Stand-alone units from Garmin, TomTom, Magellan and Navigon don't require monthly fees. They can be expensive, but prices are falling. Some full-featured GPS units have dropped in price to the $200-to-$215 range, while more premium products hovering around $600 are also available.

Here's a look at several popular models:

Best bang for your buck

TomTom's XL 340S ($219; includes preloaded maps of Mexico, along with U.S. and Canadian cities — and more than 7 million listings for tourist attractions, restaurants, hotels, bank machines and gas stations.

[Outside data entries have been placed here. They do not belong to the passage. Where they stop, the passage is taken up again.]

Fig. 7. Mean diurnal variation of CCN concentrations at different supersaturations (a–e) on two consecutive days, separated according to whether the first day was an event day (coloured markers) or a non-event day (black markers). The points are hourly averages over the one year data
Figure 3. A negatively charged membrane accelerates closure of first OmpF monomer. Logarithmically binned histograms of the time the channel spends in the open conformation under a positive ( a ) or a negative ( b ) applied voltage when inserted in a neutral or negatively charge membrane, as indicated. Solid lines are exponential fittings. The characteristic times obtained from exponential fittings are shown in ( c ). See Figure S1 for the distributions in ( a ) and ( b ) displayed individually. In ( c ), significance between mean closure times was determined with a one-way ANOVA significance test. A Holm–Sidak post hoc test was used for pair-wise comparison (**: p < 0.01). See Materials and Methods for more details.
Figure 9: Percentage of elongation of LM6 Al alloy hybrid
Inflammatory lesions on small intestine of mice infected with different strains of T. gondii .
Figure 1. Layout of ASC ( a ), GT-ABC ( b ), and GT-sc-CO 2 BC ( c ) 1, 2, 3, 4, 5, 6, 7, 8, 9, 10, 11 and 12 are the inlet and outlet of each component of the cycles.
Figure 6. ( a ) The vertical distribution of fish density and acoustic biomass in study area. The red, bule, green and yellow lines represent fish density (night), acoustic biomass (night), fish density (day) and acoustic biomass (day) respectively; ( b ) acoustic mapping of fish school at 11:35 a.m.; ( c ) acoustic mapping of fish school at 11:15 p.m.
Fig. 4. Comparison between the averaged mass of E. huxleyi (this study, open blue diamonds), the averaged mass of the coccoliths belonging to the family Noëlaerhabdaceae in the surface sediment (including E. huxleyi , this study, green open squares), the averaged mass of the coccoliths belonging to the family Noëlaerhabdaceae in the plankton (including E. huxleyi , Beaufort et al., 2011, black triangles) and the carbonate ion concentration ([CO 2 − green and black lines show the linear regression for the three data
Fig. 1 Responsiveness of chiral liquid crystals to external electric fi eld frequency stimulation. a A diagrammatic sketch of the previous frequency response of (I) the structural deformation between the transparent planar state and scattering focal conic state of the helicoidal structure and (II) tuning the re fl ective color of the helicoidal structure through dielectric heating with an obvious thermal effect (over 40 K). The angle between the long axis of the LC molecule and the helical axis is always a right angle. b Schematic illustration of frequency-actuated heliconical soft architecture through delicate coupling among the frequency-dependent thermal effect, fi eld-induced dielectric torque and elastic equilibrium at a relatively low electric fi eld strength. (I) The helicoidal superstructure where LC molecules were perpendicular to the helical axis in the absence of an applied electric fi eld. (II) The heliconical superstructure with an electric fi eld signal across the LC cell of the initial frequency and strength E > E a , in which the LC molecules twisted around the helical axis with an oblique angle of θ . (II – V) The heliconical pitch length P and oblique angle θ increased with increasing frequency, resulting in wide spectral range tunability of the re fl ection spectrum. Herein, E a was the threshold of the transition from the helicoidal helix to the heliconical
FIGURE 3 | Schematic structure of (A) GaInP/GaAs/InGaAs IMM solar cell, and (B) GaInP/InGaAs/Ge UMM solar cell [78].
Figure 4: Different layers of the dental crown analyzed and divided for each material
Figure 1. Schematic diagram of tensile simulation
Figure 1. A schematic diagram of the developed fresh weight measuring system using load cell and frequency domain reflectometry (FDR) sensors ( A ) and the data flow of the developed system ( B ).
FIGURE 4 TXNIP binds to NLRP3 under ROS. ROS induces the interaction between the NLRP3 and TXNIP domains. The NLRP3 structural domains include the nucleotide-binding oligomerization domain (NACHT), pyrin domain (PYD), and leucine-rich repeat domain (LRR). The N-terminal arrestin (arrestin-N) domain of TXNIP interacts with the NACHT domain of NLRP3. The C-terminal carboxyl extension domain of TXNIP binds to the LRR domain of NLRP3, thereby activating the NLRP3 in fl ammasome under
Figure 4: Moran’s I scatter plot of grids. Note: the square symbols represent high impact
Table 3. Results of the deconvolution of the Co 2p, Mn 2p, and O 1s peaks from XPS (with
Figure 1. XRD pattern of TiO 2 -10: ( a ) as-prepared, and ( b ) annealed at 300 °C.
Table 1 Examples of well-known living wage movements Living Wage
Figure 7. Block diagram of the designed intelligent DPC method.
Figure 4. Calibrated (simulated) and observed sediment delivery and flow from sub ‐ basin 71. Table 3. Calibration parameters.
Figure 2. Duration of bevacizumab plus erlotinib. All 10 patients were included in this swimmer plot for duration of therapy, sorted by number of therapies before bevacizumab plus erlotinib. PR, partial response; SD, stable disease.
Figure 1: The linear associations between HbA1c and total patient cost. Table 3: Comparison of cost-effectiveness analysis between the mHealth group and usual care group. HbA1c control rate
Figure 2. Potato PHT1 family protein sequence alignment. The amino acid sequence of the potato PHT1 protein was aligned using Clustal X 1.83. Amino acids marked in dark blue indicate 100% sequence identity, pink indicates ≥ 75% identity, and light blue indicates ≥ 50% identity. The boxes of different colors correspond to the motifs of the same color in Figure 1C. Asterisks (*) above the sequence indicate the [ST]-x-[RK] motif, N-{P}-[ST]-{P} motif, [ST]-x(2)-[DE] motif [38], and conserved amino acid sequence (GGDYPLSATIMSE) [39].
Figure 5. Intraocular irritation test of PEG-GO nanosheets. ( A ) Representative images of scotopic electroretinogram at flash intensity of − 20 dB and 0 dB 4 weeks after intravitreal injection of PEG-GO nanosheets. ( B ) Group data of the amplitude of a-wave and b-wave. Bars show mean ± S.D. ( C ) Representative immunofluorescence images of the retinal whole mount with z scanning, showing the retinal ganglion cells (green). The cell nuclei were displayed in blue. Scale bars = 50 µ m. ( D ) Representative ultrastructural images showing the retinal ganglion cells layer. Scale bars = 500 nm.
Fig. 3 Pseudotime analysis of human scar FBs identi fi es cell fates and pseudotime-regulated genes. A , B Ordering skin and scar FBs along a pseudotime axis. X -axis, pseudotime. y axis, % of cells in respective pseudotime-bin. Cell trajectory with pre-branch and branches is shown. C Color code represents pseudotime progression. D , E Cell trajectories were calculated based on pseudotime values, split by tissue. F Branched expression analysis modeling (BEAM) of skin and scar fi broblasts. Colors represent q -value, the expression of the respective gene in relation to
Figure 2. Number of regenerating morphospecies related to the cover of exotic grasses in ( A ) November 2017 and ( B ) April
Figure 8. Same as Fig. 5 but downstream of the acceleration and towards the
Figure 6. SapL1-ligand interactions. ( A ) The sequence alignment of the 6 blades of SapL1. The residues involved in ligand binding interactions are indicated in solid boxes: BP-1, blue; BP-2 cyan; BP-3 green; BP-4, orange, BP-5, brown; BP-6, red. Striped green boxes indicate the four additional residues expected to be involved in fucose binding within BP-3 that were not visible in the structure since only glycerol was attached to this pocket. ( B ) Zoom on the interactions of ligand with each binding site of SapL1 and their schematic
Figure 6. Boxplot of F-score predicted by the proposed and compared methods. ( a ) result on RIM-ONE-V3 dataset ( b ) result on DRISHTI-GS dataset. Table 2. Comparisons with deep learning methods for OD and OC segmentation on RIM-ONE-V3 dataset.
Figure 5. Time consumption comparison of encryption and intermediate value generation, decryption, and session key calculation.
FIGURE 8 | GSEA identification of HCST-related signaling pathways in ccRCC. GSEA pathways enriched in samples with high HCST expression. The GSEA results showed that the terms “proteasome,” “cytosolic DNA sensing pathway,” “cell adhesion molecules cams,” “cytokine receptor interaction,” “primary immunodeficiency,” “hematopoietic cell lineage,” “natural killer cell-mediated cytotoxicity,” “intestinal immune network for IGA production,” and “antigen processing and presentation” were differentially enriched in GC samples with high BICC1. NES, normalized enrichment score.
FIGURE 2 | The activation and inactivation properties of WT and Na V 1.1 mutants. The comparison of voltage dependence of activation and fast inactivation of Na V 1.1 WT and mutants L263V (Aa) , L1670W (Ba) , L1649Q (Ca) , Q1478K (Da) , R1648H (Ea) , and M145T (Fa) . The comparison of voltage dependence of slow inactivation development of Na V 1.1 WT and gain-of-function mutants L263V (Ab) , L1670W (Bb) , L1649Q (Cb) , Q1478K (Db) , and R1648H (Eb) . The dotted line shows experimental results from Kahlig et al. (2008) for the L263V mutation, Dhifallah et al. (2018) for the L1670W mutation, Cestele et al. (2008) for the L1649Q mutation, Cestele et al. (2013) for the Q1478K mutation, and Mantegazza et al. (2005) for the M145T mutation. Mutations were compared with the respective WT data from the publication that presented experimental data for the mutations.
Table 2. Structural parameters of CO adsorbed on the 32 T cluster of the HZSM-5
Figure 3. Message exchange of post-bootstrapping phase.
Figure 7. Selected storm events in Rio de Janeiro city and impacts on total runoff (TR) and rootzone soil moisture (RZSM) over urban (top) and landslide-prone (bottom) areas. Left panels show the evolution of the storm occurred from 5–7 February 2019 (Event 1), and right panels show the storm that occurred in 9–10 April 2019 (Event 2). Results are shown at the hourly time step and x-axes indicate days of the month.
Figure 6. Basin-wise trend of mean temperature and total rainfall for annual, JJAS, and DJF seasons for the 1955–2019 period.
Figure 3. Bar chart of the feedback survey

The 4.3-inch touch-screen displays routes, street names and distance, along with IQ Routes technology that calculates the fastest route using user-collected speeds on roads (such as a highway that often sees bumper-to-bumper traffic) rather than relying only on posted speed limits. (Users choose whether to transmit their driving data.)

For those who like to move their GPS unit from one vehicle to another, the TomTom 340S features a convenient "fold and go" mechanism that collapses the mount into the back of the device. As with other TomTom units, the 340S supports downloadable celebrity voices, so you can hear, for example, John Cleese or Kim Cattrall giving directions.

Which lane?

Avoid a hasty, unsafe lane change because you're not ready to make a turn. With the aid of large arrows and detailed road signs, the Garmin Nüvi 785T ($599; includes a "lane-assist" feature that guides you to the correct lane for an approaching turn or exit.

In many cases, a 3-D transparent view of buildings will appear on the 4.3-inch touch-screen, giving you a more realistic view of your surroundings.

Free lifetime traffic info in select cities helps drivers navigate around congested areas. The Nüvi 785T's integrated receiver can also display wireless content from MSN Direct (including weather, gas prices and news), while Bluetooth support lets you wirelessly sync with your compatible mobile phone for hands-free calling.

Road-worthy companion

The newly redesigned Magellan RoadMate 1440 ($249; now offers a 4.3-inch touch-screen display to better show your location, as well as a thinner frame and preloaded maps for all of the U.S., Canada and Puerto Rico.

This Magellan unit also includes premium features typically found in pricier models, including spoken directions that include street names (example: "Turn left in 200 feet on Bonaventure Avenue"), AAA TourBook info (providing ratings and descriptions on AAA-approved places to eat and sleep) and a OneTouch menu that provides instant access to bookmarks of favorite places.

As with the Garmin model, the RoadMate 1440 includes an SD memory card slot in case you want to use the GPS unit's speakers to listen to music, audio books or podcasts.

Screen dream

For drivers who prefer a larger view, the Navigon 8100T ($599; has a 4.8-inch touch-screen and an exclusive Panorama View 3D feature — using NASA terrain data to provide elevation imagery, such as rolling hills and steep drops — as well as photorealistic "reality view" with actual road signs and lane guidance for highways.

For those who like to talk instead of tap, the Navigon 8100T lets you speak a destination address into the GPS unit instead of typing it in.

Often found in premium GPS units, the 8100T also includes free traffic updates for life, Bluetooth connectivity for hands-free calls, text-to-speech (for spoken street names) and more.

Some points of interest include Zagat ratings and reviews for suggested places to wine, dine and unwind.